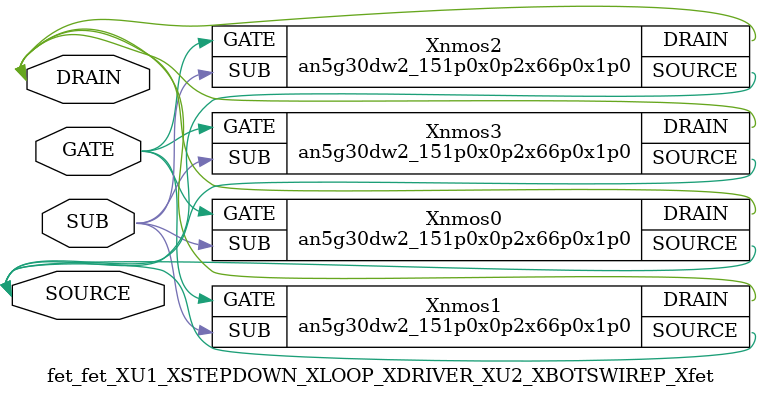
<source format=v>

module an5g30dw2_151p0x0p2x66p0x1p0 (DRAIN,GATE,SOURCE,SUB);
input GATE;
input SUB;
inout SOURCE;
inout DRAIN;
endmodule

//Celera Confidential Do Not Copy fet_fet_XU1_XSTEPDOWN_XLOOP_XDRIVER_XU2_XBOTSWIREP_Xfet
//Celera Confidential Symbol Generator
//power NMOS:Ron:0.200 Ohm
//Vgs 6V Vds 30V
//Kelvin:no

module fet_fet_XU1_XSTEPDOWN_XLOOP_XDRIVER_XU2_XBOTSWIREP_Xfet (GATE,SOURCE,DRAIN,SUB);
input GATE;
inout SOURCE;
inout DRAIN;
input SUB;

//Celera Confidential Do Not Copy an5g30dw2_151p0x0p2x66p0x1p0
an5g30dw2_151p0x0p2x66p0x1p0 Xnmos0(
.DRAIN (DRAIN),
.GATE (GATE),
.SOURCE (SOURCE),
.SUB (SUB)
);
//,diesize,an5g30dw2_151p0x0p2x66p0x1p0

//Celera Confidential Do Not Copy an5g30dw2_151p0x0p2x66p0x1p0
an5g30dw2_151p0x0p2x66p0x1p0 Xnmos1(
.DRAIN (DRAIN),
.GATE (GATE),
.SOURCE (SOURCE),
.SUB (SUB)
);
//,diesize,an5g30dw2_151p0x0p2x66p0x1p0

//Celera Confidential Do Not Copy an5g30dw2_151p0x0p2x66p0x1p0
an5g30dw2_151p0x0p2x66p0x1p0 Xnmos2(
.DRAIN (DRAIN),
.GATE (GATE),
.SOURCE (SOURCE),
.SUB (SUB)
);
//,diesize,an5g30dw2_151p0x0p2x66p0x1p0

//Celera Confidential Do Not Copy an5g30dw2_151p0x0p2x66p0x1p0
an5g30dw2_151p0x0p2x66p0x1p0 Xnmos3(
.DRAIN (DRAIN),
.GATE (GATE),
.SOURCE (SOURCE),
.SUB (SUB)
);
//,diesize,an5g30dw2_151p0x0p2x66p0x1p0

//Celera Confidential Do Not Copy Module End
//Celera Schematic Generator
endmodule

</source>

▸ Assigned task
Would you retype every record above exactly, leaving out the pictures?

▸ Finished task
<source format=v>

module an5g30dw2_151p0x0p2x66p0x1p0 (DRAIN,GATE,SOURCE,SUB);
input GATE;
input SUB;
inout SOURCE;
inout DRAIN;
endmodule

//Celera Confidential Do Not Copy fet_fet_XU1_XSTEPDOWN_XLOOP_XDRIVER_XU2_XBOTSWIREP_Xfet
//Celera Confidential Symbol Generator
//power NMOS:Ron:0.200 Ohm
//Vgs 6V Vds 30V
//Kelvin:no

module fet_fet_XU1_XSTEPDOWN_XLOOP_XDRIVER_XU2_XBOTSWIREP_Xfet (GATE,SOURCE,DRAIN,SUB);
input GATE;
inout SOURCE;
inout DRAIN;
input SUB;

//Celera Confidential Do Not Copy an5g30dw2_151p0x0p2x66p0x1p0
an5g30dw2_151p0x0p2x66p0x1p0 Xnmos0(
.DRAIN (DRAIN),
.GATE (GATE),
.SOURCE (SOURCE),
.SUB (SUB)
);
//,diesize,an5g30dw2_151p0x0p2x66p0x1p0

//Celera Confidential Do Not Copy an5g30dw2_151p0x0p2x66p0x1p0
an5g30dw2_151p0x0p2x66p0x1p0 Xnmos1(
.DRAIN (DRAIN),
.GATE (GATE),
.SOURCE (SOURCE),
.SUB (SUB)
);
//,diesize,an5g30dw2_151p0x0p2x66p0x1p0

//Celera Confidential Do Not Copy an5g30dw2_151p0x0p2x66p0x1p0
an5g30dw2_151p0x0p2x66p0x1p0 Xnmos2(
.DRAIN (DRAIN),
.GATE (GATE),
.SOURCE (SOURCE),
.SUB (SUB)
);
//,diesize,an5g30dw2_151p0x0p2x66p0x1p0

//Celera Confidential Do Not Copy an5g30dw2_151p0x0p2x66p0x1p0
an5g30dw2_151p0x0p2x66p0x1p0 Xnmos3(
.DRAIN (DRAIN),
.GATE (GATE),
.SOURCE (SOURCE),
.SUB (SUB)
);
//,diesize,an5g30dw2_151p0x0p2x66p0x1p0

//Celera Confidential Do Not Copy Module End
//Celera Schematic Generator
endmodule

</source>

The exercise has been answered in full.